The Delhi High Court in Neetu Singh, granted an interim injunction directing Telegram to disclose the details of the channels/devices used in disseminating the infringing content. Telegram vehemently argued against such disclosure citing its takedown policy which sufficiently deals with copyright infringement by blocking the infringing channels and its data servers being in Singapore. However, the Court rejected such argument observing that Telegram had to comply with Indian laws and jurisdiction. The Delhi High Court delivered a first-of-its-kind order settling the issue of identity disclosure of infringing users. The Court remarked, if the protection of copyright is not evolved as per the changing times, it would have a chilling effect on the progressive initiatives taken by educators in sharing their materials and ensuring accessibility. This interim order is a step forward in curbing copyright infringement and preventing mushrooming of new accounts shielding the same infringers.

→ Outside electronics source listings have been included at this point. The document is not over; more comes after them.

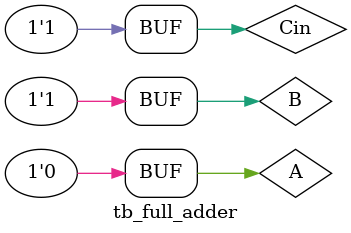
<source format=v>
`timescale 1ns / 1ps


module tb_full_adder();

reg A;
reg B;
reg Cin;
wire Cout;
wire Sum;

full_adder uut(.A(A),.B(B),.Cin(Cin),.Sum(Sum),.Cout(Cout));
initial begin
    #10 
    A = 1'b0;
    B = 1'b0;
    Cin = 1'b0;
    #10 
    A = 1'b1;
    B = 1'b1;
    Cin = 1'b0;
    #10 
    A = 1'b1;
    B = 1'b1;
    Cin = 1'b1;
    #10 
    A = 1'b0;
    B = 1'b1;
    Cin = 1'b1;
    
    
end
endmodule

</source>
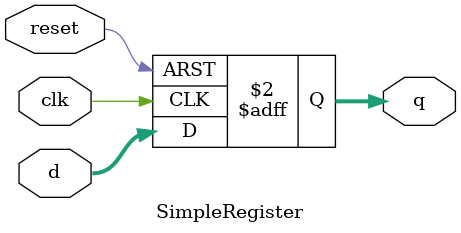
<source format=v>
`timescale 1ns / 1ps
module SimpleRegister(
    input clk,
    input reset,
    input [31:0] d,
    output reg [31:0] q
    );


always @(posedge clk or posedge reset)
	if(reset)
		q <= 32'b0;
	else	
		q <= d;


endmodule

</source>
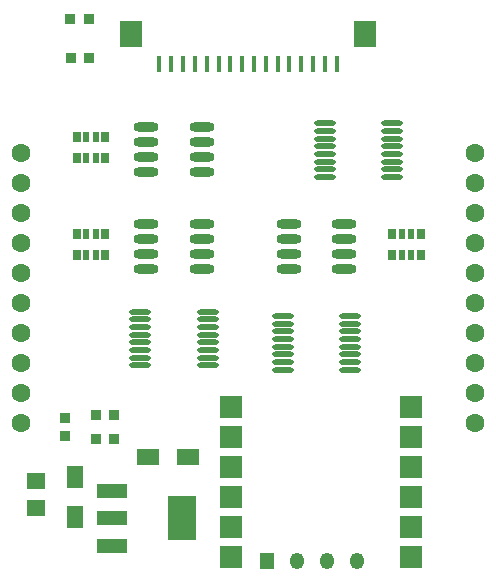
<source format=gts>
G04*
G04 #@! TF.GenerationSoftware,Altium Limited,Altium Designer,22.11.1 (43)*
G04*
G04 Layer_Color=8388736*
%FSLAX25Y25*%
%MOIN*%
G70*
G04*
G04 #@! TF.SameCoordinates,D2032E32-7B9E-4814-9484-8CEA1A25EAEB*
G04*
G04*
G04 #@! TF.FilePolarity,Negative*
G04*
G01*
G75*
%ADD33R,0.10243X0.04731*%
%ADD34R,0.09613X0.14573*%
%ADD35R,0.07800X0.07800*%
%ADD36R,0.02959X0.03550*%
%ADD37R,0.02368X0.03550*%
%ADD38R,0.03575X0.03802*%
%ADD39O,0.07217X0.01750*%
%ADD40R,0.07480X0.09055*%
%ADD41R,0.01575X0.05315*%
%ADD42O,0.08280X0.03162*%
%ADD43R,0.03802X0.03575*%
%ADD44R,0.03550X0.03550*%
%ADD45R,0.05502X0.07319*%
%ADD46R,0.07319X0.05502*%
%ADD47R,0.06306X0.05656*%
%ADD48O,0.04737X0.05524*%
%ADD49R,0.04737X0.05524*%
%ADD50C,0.06299*%
D33*
X37307Y30555D02*
D03*
Y21500D02*
D03*
Y12445D02*
D03*
D34*
X60693Y21500D02*
D03*
D35*
X77000Y18500D02*
D03*
Y28500D02*
D03*
Y38500D02*
D03*
Y48500D02*
D03*
X137000D02*
D03*
Y38500D02*
D03*
Y28500D02*
D03*
Y18500D02*
D03*
Y8500D02*
D03*
Y58500D02*
D03*
X77000Y8500D02*
D03*
Y58500D02*
D03*
D36*
X35000Y116301D02*
D03*
Y109214D02*
D03*
X25552Y116301D02*
D03*
Y109214D02*
D03*
X35000Y148801D02*
D03*
Y141714D02*
D03*
X25552Y148801D02*
D03*
Y141714D02*
D03*
X130776Y109293D02*
D03*
Y116380D02*
D03*
X140224Y109293D02*
D03*
Y116380D02*
D03*
D37*
X31851Y116301D02*
D03*
Y109214D02*
D03*
X28701Y116301D02*
D03*
Y109214D02*
D03*
X31851Y148801D02*
D03*
Y141714D02*
D03*
X28701Y148801D02*
D03*
Y141714D02*
D03*
X133925Y109293D02*
D03*
Y116380D02*
D03*
X137075Y109293D02*
D03*
Y116380D02*
D03*
D38*
X32068Y48000D02*
D03*
X38000D02*
D03*
X23568Y175000D02*
D03*
X29500D02*
D03*
X38000Y56000D02*
D03*
X32068D02*
D03*
D39*
X130782Y135264D02*
D03*
Y137823D02*
D03*
Y140382D02*
D03*
Y142941D02*
D03*
Y145500D02*
D03*
Y148060D02*
D03*
Y150619D02*
D03*
Y153178D02*
D03*
X108218Y135264D02*
D03*
Y137823D02*
D03*
Y140382D02*
D03*
Y142941D02*
D03*
Y145500D02*
D03*
Y148060D02*
D03*
Y150619D02*
D03*
Y153178D02*
D03*
X116782Y71043D02*
D03*
Y73602D02*
D03*
Y76161D02*
D03*
Y78720D02*
D03*
Y81279D02*
D03*
Y83839D02*
D03*
Y86398D02*
D03*
Y88957D02*
D03*
X94217Y71043D02*
D03*
Y73602D02*
D03*
Y76161D02*
D03*
Y78720D02*
D03*
Y81279D02*
D03*
Y83839D02*
D03*
Y86398D02*
D03*
Y88957D02*
D03*
X69283Y72543D02*
D03*
Y75102D02*
D03*
Y77661D02*
D03*
Y80220D02*
D03*
Y82779D02*
D03*
Y85339D02*
D03*
Y87898D02*
D03*
Y90457D02*
D03*
X46718Y72543D02*
D03*
Y75102D02*
D03*
Y77661D02*
D03*
Y80220D02*
D03*
Y82779D02*
D03*
Y85339D02*
D03*
Y87898D02*
D03*
Y90457D02*
D03*
D40*
X121654Y182970D02*
D03*
X43701D02*
D03*
D41*
X112205Y173029D02*
D03*
X108268D02*
D03*
X104331D02*
D03*
X100394D02*
D03*
X96457D02*
D03*
X92520D02*
D03*
X88583D02*
D03*
X84646D02*
D03*
X80709D02*
D03*
X76772D02*
D03*
X72835D02*
D03*
X68898D02*
D03*
X64961D02*
D03*
X61024D02*
D03*
X57087D02*
D03*
X53150D02*
D03*
D42*
X96248Y119500D02*
D03*
Y114500D02*
D03*
Y109500D02*
D03*
Y104500D02*
D03*
X114752Y119500D02*
D03*
Y114500D02*
D03*
Y109500D02*
D03*
Y104500D02*
D03*
X48748Y152000D02*
D03*
Y147000D02*
D03*
Y142000D02*
D03*
Y137000D02*
D03*
X67252Y152000D02*
D03*
Y147000D02*
D03*
Y142000D02*
D03*
Y137000D02*
D03*
Y104500D02*
D03*
Y109500D02*
D03*
Y114500D02*
D03*
Y119500D02*
D03*
X48748Y104500D02*
D03*
Y109500D02*
D03*
Y114500D02*
D03*
Y119500D02*
D03*
D43*
X21500Y55000D02*
D03*
Y49068D02*
D03*
D44*
X23352Y187987D02*
D03*
X29647Y188014D02*
D03*
D45*
X25000Y21861D02*
D03*
Y35139D02*
D03*
D46*
X62639Y42000D02*
D03*
X49361D02*
D03*
D47*
X12000Y33996D02*
D03*
Y25000D02*
D03*
D48*
X119063Y7463D02*
D03*
X109063D02*
D03*
X99063D02*
D03*
D49*
X89063D02*
D03*
D50*
X158268Y143425D02*
D03*
Y133425D02*
D03*
Y123425D02*
D03*
Y113425D02*
D03*
Y103425D02*
D03*
Y93425D02*
D03*
Y83425D02*
D03*
Y73425D02*
D03*
Y63425D02*
D03*
Y53425D02*
D03*
X7087Y143425D02*
D03*
Y133425D02*
D03*
Y123425D02*
D03*
Y113425D02*
D03*
Y103425D02*
D03*
Y93425D02*
D03*
Y83425D02*
D03*
Y73425D02*
D03*
Y63425D02*
D03*
Y53425D02*
D03*
M02*

</source>
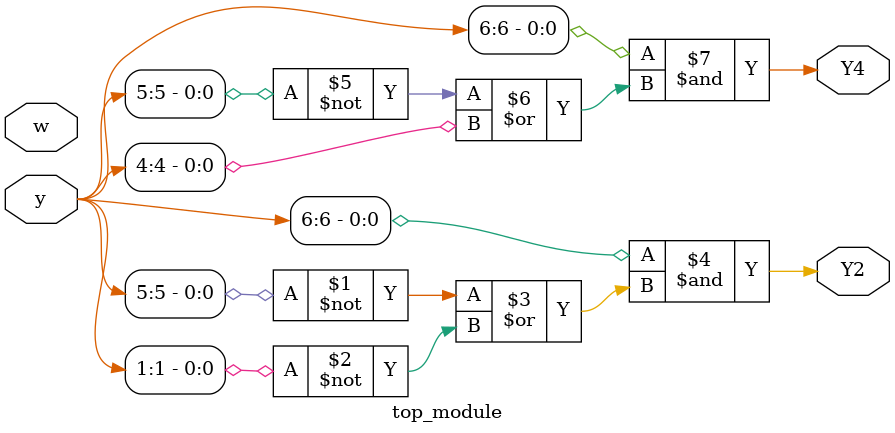
<source format=sv>
module top_module (
    input [6:1] y,
    input w,
    output Y2,
    output Y4
);

// Next state logic
assign Y2 = y[6] & (~y[5] | ~y[1]);
assign Y4 = y[6] & (~y[5] | y[4]);

endmodule

</source>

The aforesaid order is being widely cited for disclosure of user information from encrypted apps in cases alleging copyright infringement. One such case is Living India Media Ltd. where the same Court directed disclosure of identity and details of infringing channels by Telegram relying on the Neetu Singh order. The Delhi High Court decision positively supports the issue of digital piracy where pirates conveniently evade liability by masking their identity and making it impossible for rights holders to prevent infringing activities.